Depending about the smoothness from the pen after turning, I pick the right sandpaper. When using softer woods, the pen blanks can be smooth as soon as the last skew cut and I might only use 600 grit to three,000 grit sandpaper, very lightly to end the pen. With harder woods and acrylics, I tend to commence with courser grits but finish with similar grit sandpaper. In each case, I stop the lathe to inspect the surface from the blank before sanding and commence with the proper sandpaper. After each sanding, I also stop the lathe and sand the blank on the grain. This helps get rid of the “lines” as a result of lathe.

With some woods, I use sanding sealer prior to last sand to get a better finish.

Finishing the Blank

There are a few ways of finishing the blanks, after sanding. I am continually trying new ways, particularly as some folk prefer satin (rather than gloss) finishes. Some of my customers have asked for the “rough” finish! I use the lathe for many finishing processes. After sanding and before any finishing, I clean the blanks with alcohol to clear out any dust and also other foreign matter that can cause problems. Below are four in the common finishing techniques that I use.
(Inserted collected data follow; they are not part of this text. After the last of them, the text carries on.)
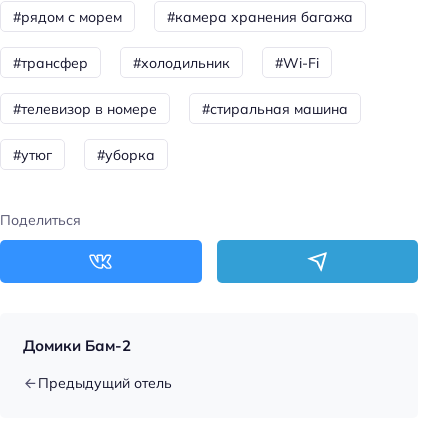
Цена номера (ночь): 1500–4000 ₽/ночь
#рядом с морем
#камера хранения багажа
Доступность
#трансфер
#холодильник
#Wi-Fi
Номер и удобства на первом этаже
#телевизор в номере
#стиральная машина
Доступность входа на инвалидной коляске:
недоступно
#утюг
#уборка
Доступность помещения на инвалидной коляске:
недоступно
Поделиться
Парковка
Парковка
Особенности
Домики Бам-2
Веранда
Предыдущий отель
Главное
Wi-fi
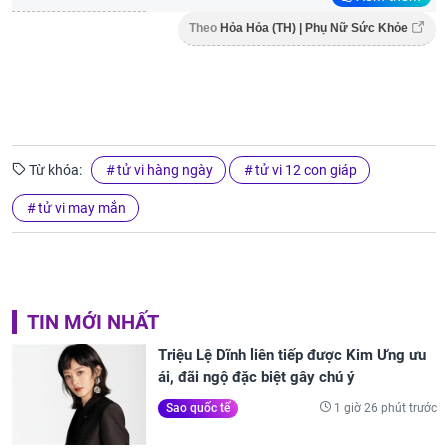
Theo
Hỏa Hỏa (TH) | Phụ Nữ Sức Khỏe
Từ khóa:
tử vi hàng ngày
tử vi 12 con giáp
tử vi may mắn
TIN MỚI NHẤT
Triệu Lệ Dĩnh liên tiếp được Kim Ưng ưu
ái, đãi ngộ đặc biệt gây chú ý
1 giờ 26 phút trước
Sao quốc tế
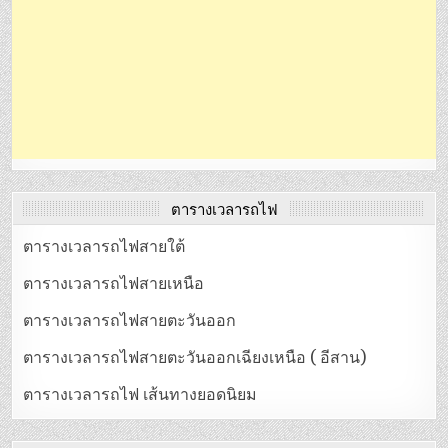
ตารางเวลารถไฟ
ตารางเวลารถไฟสายใต้
ตารางเวลารถไฟสายเหนือ
ตารางเวลารถไฟสายตะวันออก
ตารางเวลารถไฟสายตะวันออกเฉียงเหนือ ( อีสาน)
ตารางเวลารถไฟ เส้นทางยอดนิยม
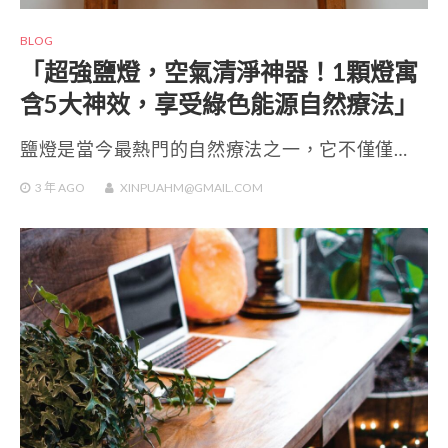
BLOG
「超強鹽燈，空氣清淨神器！1顆燈寓
含5大神效，享受綠色能源自然療法」
鹽燈是當今最熱門的自然療法之一，它不僅僅…
3 年
AGO
XINPUAHM@GMAIL.COM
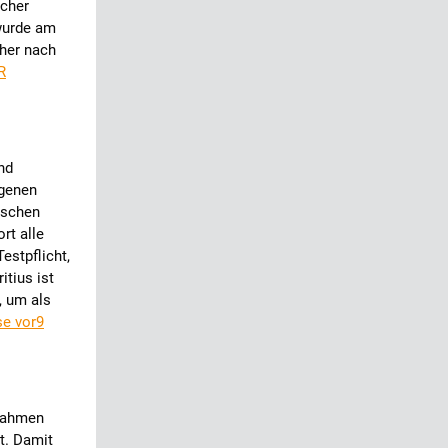
scher
 wurde am
cher nach
R
nd
ogenen
dischen
rt alle
estpflicht,
itius ist
, um als
se vor9
ßnahmen
t. Damit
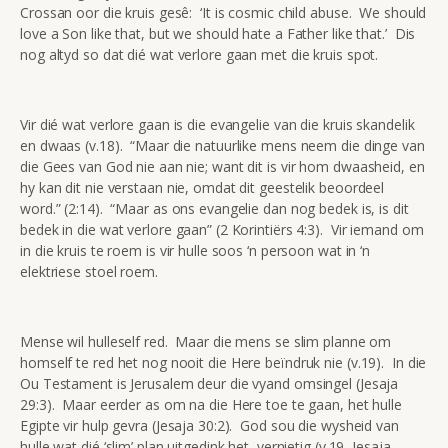
Crossan oor die kruis gesê: ‘It is cosmic child abuse. We should
love a Son like that, but we should hate a Father like that.’ Dis
nog altyd so dat dié wat verlore gaan met die kruis spot.
Vir dié wat verlore gaan is die evangelie van die kruis skandelik
en dwaas (v.18). “Maar die natuurlike mens neem die dinge van
die Gees van God nie aan nie; want dit is vir hom dwaasheid, en
hy kan dit nie verstaan nie, omdat dit geestelik beoordeel
word.” (2:14). “Maar as ons evangelie dan nog bedek is, is dit
bedek in die wat verlore gaan” (2 Korintiërs 4:3). Vir iemand om
in die kruis te roem is vir hulle soos ‘n persoon wat in ‘n
elektriese stoel roem.
Mense wil hulleself red. Maar die mens se slim planne om
homself te red het nog nooit die Here beïndruk nie (v.19). In die
Ou Testament is Jerusalem deur die vyand omsingel (Jesaja
29:3). Maar eerder as om na die Here toe te gaan, het hulle
Egipte vir hulp gevra (Jesaja 30:2). God sou die wysheid van
hulle wat dié ‘slim’ plan uitgedink het, vernietig (v.19, Jesaja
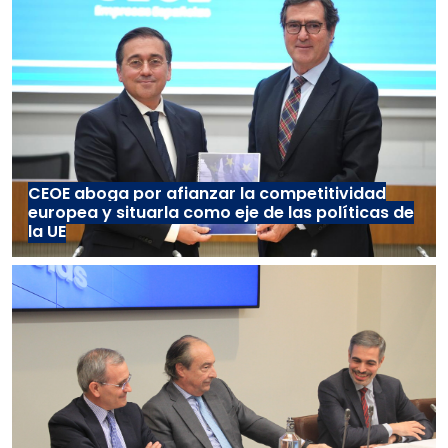
CEOE aboga por afianzar la competitividad
europea y situarla como eje de las políticas de
la UE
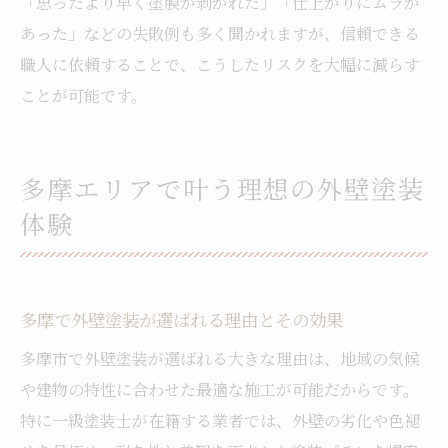
「思ったより早く塗膜が剥がれた」「仕上がりにムラが
あった」などの失敗例も多く聞かれますが、信頼できる
職人に依頼することで、こうしたリスクを大幅に減らす
ことが可能です。
多摩エリアで叶う理想の外壁塗装
体験
多摩で外壁塗装が選ばれる理由とその効果
多摩市で外壁塗装が選ばれる大きな理由は、地域の気候
や建物の特性に合わせた最適な施工が可能だからです。
特に一級塗装士が在籍する業者では、外壁の劣化や色褪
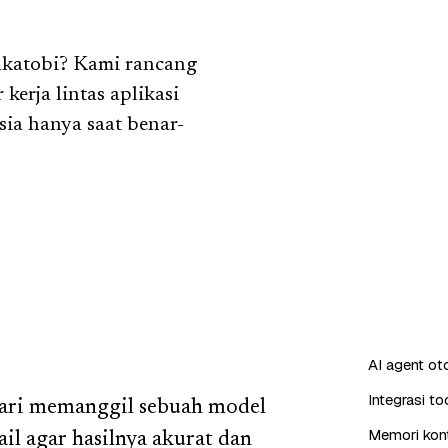
akatobi? Kami rancang
kerja lintas aplikasi
sia hanya saat benar-
AI agent o
Integrasi t
ari memanggil sebuah model
Memori kont
il agar hasilnya akurat dan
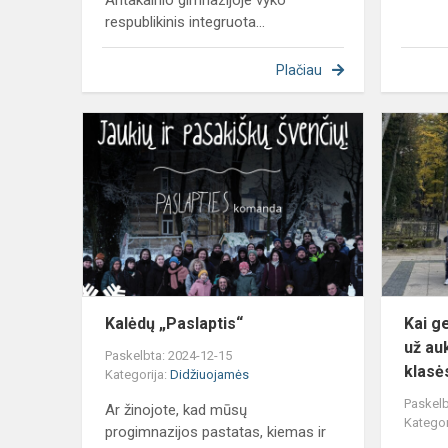
Antakalnio gimnazijoje vyko
respublikinis integruota...
Plačiau
Kalėdų
„Paslaptis“
Kalėdų „Paslaptis“
Kai ge
už au
Paskelbta: 2024-12-15
klasės
Kategorija:
Didžiuojamės
Paskelb
Ar žinojote, kad mūsų
Kategor
progimnazijos pastatas, kiemas ir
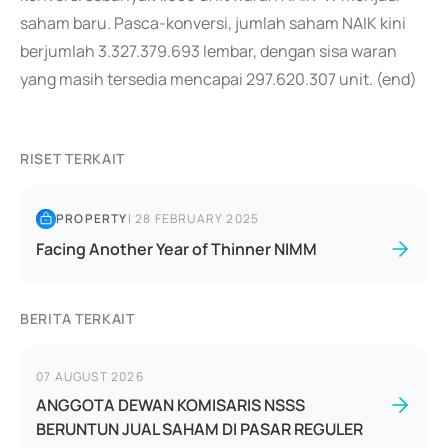
saham baru. Pasca-konversi, jumlah saham NAIK kini
berjumlah 3.327.379.693 lembar, dengan sisa waran
yang masih tersedia mencapai 297.620.307 unit. (end)
RISET TERKAIT
PROPERTY
|
28 FEBRUARY 2025
Facing Another Year of Thinner NIMM
BERITA TERKAIT
07 AUGUST 2026
ANGGOTA DEWAN KOMISARIS NSSS
BERUNTUN JUAL SAHAM DI PASAR REGULER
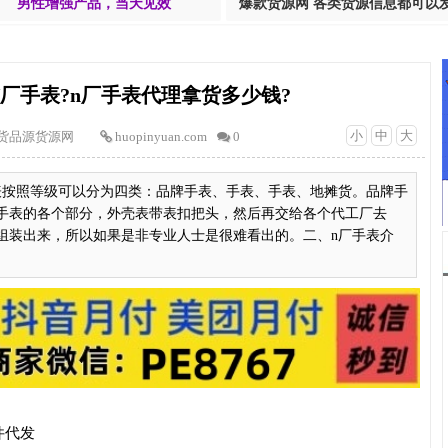
男性增强产品，当天见效
爆款货源网 各类货源信息都可以
厂手表?n厂手表代理拿货多少钱?
小
中
大
货品源货源网
huopinyuan.com
0
表按照等级可以分为四类：品牌手表、手表、手表、地摊货。品牌手
手表的各个部分，外壳表带表扣把头，然后再交给各个代工厂去
组装出来，所以如果是非专业人士是很难看出的。二、n厂手表介
件代发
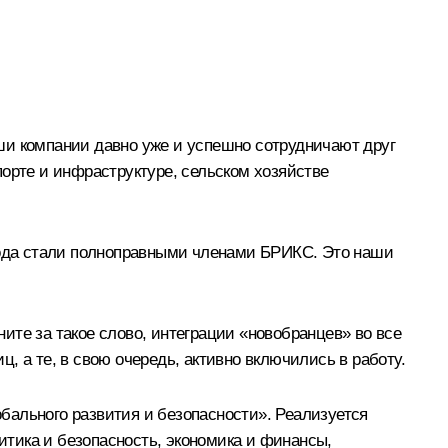
ши компании давно уже и успешно сотрудничают друг
орте и инфраструктуре, сельском хозяйстве
 года стали полноправными членами БРИКС. Это наши
ите за такое слово, интеграции «новобранцев» во все
, а те, в свою очередь, активно включились в работу.
бального развития и безопасности». Реализуется
тика и безопасность, экономика и финансы,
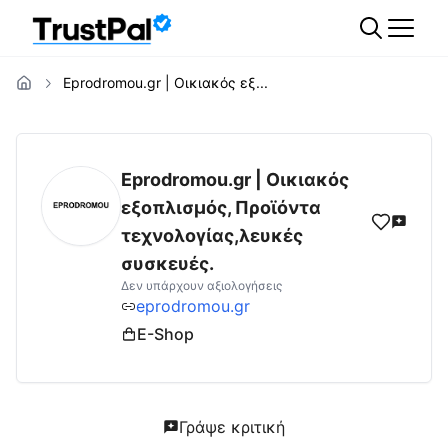
Eprodromou.gr | Οικιακός εξ...
eprodromou.gr
Αξιολογήσεις | Δες Αξιολογ
Eprodromou.gr | Οικιακός
εξοπλισμός, Προϊόντα
τεχνολογίας,λευκές
συσκευές.
Δεν υπάρχουν αξιολογήσεις
eprodromou.gr
E-Shop
Γράψε κριτική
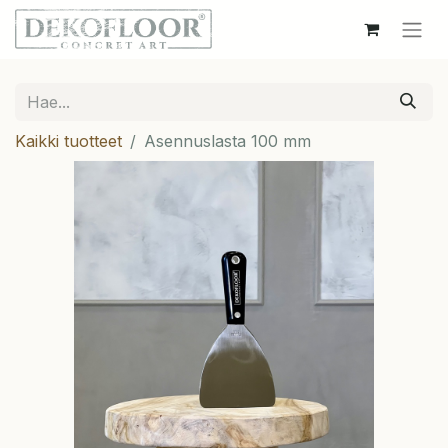
Kaikki tuotteet
Asennuslasta 100 mm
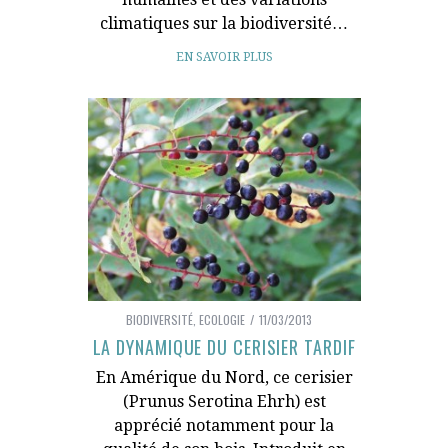
climatiques sur la biodiversité…
EN SAVOIR PLUS
BIODIVERSITÉ
,
ECOLOGIE
11/03/2013
LA DYNAMIQUE DU CERISIER TARDIF
En Amérique du Nord, ce cerisier
(Prunus Serotina Ehrh) est
apprécié notamment pour la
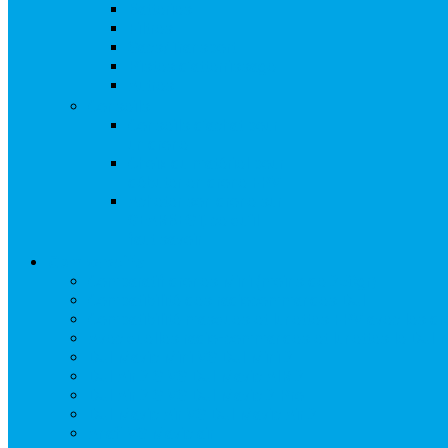
Batteries
Filtres
Sacs/Transport
Pistes d’atterrissage
Autres
Conseils
Conseils d’achat pour
un drone
Choix du matériel pour
débuter en drone FPV
Acheter son drone sur
GEARBEST, ce qu’il
faut savoir
Comparatifs
Comparatif drones Mini (moins de 250gr)
Compatibilité des radiocommandes DJI
Compatibilité masques et lunettes FPV avec les d
Avec quelles radio-commandes et lunettes le DJI 
DJI Mavic Mini VS DJI Mini 2
DJI Air 2 S VS DJI Mavic AIR 2
DJI Air 2 S VS DJI Mavic 2 Pro
DJI Mavic Air VS DJI Mavic Air 2
Anafi VS Mavic air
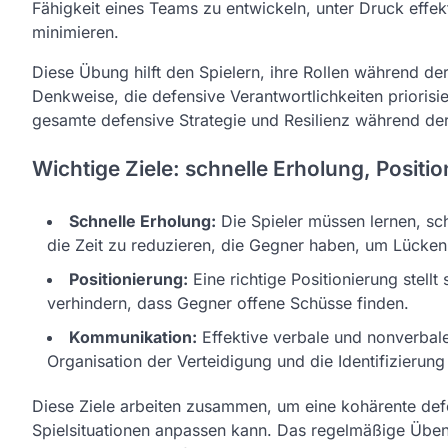
Fähigkeit eines Teams zu entwickeln, unter Druck effek
minimieren.
Diese Übung hilft den Spielern, ihre Rollen während de
Denkweise, die defensive Verantwortlichkeiten prioris
gesamte defensive Strategie und Resilienz während der
Wichtige Ziele: schnelle Erholung, Posit
Schnelle Erholung:
Die Spieler müssen lernen, sc
die Zeit zu reduzieren, die Gegner haben, um Lücke
Positionierung:
Eine richtige Positionierung stellt
verhindern, dass Gegner offene Schüsse finden.
Kommunikation:
Effektive verbale und nonverbale
Organisation der Verteidigung und die Identifizieru
Diese Ziele arbeiten zusammen, um eine kohärente defe
Spielsituationen anpassen kann. Das regelmäßige Üben di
Apply several coast of wax (EEE-Ultra Shine) and at the least two coats of friction polish (Shellawax Cream). Both goods are Australian made products and provide a shiny finish, or
Apply multiple layers (around 10 coats, depending for the wood) of CA glue (super glue) for the blank. Then I sand the blank with wet (water) micromesh (micromesh is a term sandpaper) around 12,000 grit for the high gloss finish, or
Apply 2 or 3 coats of Oganic Burnishing wax. Then using sandpaper, sand the wood, leaving a pleasant satin finish, or
Acrylic blanks are wet sanded to at the very least 4,000 grit, sometimes nearly 12,000 with micromesh and handle with a friction polish to offer a shiny finish.

I have tried other finishes, like spray on lacquer, wipe on polyutherane and beeswax. They all have an exceptional finish. I am sure that new services will be offered by time to time.

Once the blanks are finished, they’re ready for assembly.